With a few weeks left until the program is over, teachers are looking forward to sending their students back to school more prepared than ever.
“They're going back with the skills they need to better access their grade-level material. They're going back with more confidence. They're going back with excitement. They're going back with a whole other group of friends,” Holte said. “Even the fact that they recognize so many other teachers and educational assistants, that makes them feel like they belong.”
And, Holte added, it isn’t just the academic part that helps kids come back to the school year more excited to learn. When their classmates ask them what they did over the summer, they’ll have plenty of stories to tell.
“We've guaranteed that every single one of these 200-plus kids can say, ‘I dug for fossils. I went to OMSI. I went to the zoo.’ They have all of these things that they can talk about,” Holte said.

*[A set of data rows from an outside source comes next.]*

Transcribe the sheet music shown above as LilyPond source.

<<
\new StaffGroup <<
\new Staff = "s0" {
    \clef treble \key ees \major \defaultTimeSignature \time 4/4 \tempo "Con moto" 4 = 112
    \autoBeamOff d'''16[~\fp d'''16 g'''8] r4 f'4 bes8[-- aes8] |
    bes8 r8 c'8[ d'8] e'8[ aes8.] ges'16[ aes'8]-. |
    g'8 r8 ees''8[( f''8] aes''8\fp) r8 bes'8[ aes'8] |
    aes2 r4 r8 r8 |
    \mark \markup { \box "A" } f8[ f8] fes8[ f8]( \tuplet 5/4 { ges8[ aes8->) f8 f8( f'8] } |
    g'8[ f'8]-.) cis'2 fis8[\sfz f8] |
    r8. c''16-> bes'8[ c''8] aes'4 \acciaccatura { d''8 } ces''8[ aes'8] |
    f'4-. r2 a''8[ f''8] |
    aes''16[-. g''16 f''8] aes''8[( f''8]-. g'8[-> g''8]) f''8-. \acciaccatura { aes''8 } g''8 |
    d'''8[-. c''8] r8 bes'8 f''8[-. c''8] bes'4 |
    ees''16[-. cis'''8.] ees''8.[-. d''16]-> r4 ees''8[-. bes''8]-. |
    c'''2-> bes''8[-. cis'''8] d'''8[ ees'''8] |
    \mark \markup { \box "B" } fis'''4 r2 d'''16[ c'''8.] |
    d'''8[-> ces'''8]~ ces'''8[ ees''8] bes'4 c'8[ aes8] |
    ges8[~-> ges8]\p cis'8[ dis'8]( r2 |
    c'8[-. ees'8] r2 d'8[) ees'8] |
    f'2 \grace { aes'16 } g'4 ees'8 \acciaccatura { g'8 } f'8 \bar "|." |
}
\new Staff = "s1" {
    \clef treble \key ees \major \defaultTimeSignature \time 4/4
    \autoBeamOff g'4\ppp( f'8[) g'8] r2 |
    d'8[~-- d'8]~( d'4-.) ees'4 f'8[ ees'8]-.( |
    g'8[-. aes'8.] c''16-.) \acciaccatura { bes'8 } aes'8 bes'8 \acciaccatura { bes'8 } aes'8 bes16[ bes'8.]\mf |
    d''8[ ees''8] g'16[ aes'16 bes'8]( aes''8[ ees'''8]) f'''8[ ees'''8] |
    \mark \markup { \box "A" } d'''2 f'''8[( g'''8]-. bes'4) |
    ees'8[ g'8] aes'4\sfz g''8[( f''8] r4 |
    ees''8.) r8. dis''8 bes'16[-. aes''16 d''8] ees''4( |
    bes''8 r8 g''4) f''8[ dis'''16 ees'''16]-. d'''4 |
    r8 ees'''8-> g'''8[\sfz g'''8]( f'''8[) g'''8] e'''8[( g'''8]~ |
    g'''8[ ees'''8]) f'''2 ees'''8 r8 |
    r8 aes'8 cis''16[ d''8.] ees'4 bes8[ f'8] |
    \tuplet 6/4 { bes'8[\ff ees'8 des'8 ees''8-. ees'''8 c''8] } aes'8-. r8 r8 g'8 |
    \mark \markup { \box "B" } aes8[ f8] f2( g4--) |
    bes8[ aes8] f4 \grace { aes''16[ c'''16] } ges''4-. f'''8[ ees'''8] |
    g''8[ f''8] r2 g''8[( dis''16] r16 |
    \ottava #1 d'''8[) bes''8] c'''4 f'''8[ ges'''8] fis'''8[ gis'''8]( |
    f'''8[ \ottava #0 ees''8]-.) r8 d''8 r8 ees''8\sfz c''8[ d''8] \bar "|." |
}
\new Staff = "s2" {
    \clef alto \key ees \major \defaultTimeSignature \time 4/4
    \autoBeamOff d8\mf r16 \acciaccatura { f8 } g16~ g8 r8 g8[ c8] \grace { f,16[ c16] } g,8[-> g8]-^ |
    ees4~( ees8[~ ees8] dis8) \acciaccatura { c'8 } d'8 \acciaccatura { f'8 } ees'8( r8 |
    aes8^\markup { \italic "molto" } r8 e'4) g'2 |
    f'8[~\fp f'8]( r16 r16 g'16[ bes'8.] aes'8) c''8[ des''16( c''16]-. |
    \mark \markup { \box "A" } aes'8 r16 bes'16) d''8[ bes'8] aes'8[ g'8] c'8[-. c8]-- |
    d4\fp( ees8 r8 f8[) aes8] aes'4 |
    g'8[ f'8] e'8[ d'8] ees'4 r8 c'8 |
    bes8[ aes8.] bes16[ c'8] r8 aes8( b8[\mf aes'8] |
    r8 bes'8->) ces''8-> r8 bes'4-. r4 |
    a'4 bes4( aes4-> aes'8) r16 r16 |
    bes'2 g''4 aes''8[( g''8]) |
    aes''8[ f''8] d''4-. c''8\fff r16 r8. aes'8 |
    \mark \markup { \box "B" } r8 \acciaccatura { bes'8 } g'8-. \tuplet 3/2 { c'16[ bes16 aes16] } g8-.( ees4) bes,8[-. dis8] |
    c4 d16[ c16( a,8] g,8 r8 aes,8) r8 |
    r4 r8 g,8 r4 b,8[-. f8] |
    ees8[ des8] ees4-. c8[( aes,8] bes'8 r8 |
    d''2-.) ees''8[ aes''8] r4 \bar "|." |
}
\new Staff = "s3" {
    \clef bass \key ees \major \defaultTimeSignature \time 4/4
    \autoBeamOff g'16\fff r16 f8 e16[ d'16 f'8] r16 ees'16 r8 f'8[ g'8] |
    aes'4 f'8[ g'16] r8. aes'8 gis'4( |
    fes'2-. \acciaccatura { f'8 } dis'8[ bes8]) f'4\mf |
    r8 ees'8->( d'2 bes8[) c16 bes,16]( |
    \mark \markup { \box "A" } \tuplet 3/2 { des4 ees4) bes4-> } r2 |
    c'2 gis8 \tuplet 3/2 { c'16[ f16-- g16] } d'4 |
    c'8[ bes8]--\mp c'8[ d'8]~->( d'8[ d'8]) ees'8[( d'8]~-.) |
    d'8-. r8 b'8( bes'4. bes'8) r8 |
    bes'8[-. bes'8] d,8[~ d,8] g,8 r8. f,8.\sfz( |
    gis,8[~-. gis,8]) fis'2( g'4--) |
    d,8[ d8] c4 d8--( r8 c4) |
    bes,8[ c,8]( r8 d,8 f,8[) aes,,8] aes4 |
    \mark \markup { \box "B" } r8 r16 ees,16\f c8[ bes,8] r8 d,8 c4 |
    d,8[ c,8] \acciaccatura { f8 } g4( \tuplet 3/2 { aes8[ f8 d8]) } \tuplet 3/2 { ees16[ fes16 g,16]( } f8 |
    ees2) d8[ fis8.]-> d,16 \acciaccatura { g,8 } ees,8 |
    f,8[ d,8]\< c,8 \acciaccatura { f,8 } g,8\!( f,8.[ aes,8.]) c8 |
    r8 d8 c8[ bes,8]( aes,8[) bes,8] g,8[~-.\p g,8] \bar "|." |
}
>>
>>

When the district releases data on the literacy rates of students after the program, it’ll be back to the drawing board for Sorensen and her staff. They’ll reevaluate the success of the program after its second year and make the necessary changes to improve student performance.
But they’ll also reflect on the differences made for students like Buzzella, Farrell and Inyang, who made big strides in their learning careers this summer, and have more success yet to come.